Track cleaning cars work OK if you want to go that route. I have an old IHC track cleaning caboose that I keep around as a joke. Prior to Sept 2005 I used it to help keep my track clean which seemed like a never-ending battle. After Rita came stomping through I cleaned my track with metal polish (Blue Magic cream paste metal polish) and I haven't had to clean it since except for an occasional quick wipe with a dry cloth. Changing to all metal wheels helps a lot too. As for the black stuff you get on your fingers, that's carbon disposited by your locos as they go around the layout, a by-product of an electrical arc following a moving target.

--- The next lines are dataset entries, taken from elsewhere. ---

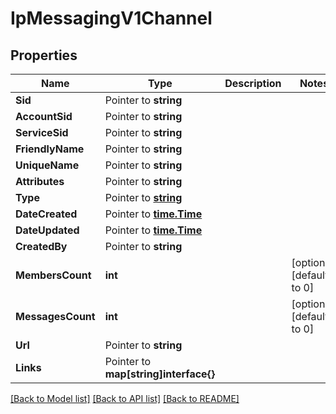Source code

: # IpMessagingV1Channel

## Properties

Name | Type | Description | Notes
------------ | ------------- | ------------- | -------------
**Sid** | Pointer to **string** |  |
**AccountSid** | Pointer to **string** |  |
**ServiceSid** | Pointer to **string** |  |
**FriendlyName** | Pointer to **string** |  |
**UniqueName** | Pointer to **string** |  |
**Attributes** | Pointer to **string** |  |
**Type** | Pointer to [**string**](ChannelEnumChannelType.md) |  |
**DateCreated** | Pointer to [**time.Time**](time.Time.md) |  |
**DateUpdated** | Pointer to [**time.Time**](time.Time.md) |  |
**CreatedBy** | Pointer to **string** |  |
**MembersCount** | **int** |  |[optional] [default to 0]
**MessagesCount** | **int** |  |[optional] [default to 0]
**Url** | Pointer to **string** |  |
**Links** | Pointer to **map[string]interface{}** |  |

[[Back to Model list]](../README.md#documentation-for-models) [[Back to API list]](../README.md#documentation-for-api-endpoints) [[Back to README]](../README.md)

Track cleaning isn't just a time dependant task. Several factors need to be considered:
1. How dusty is your train room?
2. Is the train room heated (winter) and air conditioned (summer) or have a dehumidifier if it's a basement layout?
3. Do you have brass or Nickel-Silver rail?
The main thing to consider is how well your locomotives run after sitting unused for a period of time. Erratic running can be an indication of dirty track or dirty pickup wheels on the locomotive(s).
Since I work 4 - 10 hour days, and honestly don't run my train much......how many times do I need to clean mine (track). Maybe right before I start some running, or a few times a week? I haven't moved any trains in a week or so, and ran my finger down some track and it came up blackish. So, I am guessing maybe each time to plan on running some cars.
Also how many times a week do you clean yours?
Well maybe 3 questions. Are those track cleaning cars worht it, or just stick with cleaning by hand?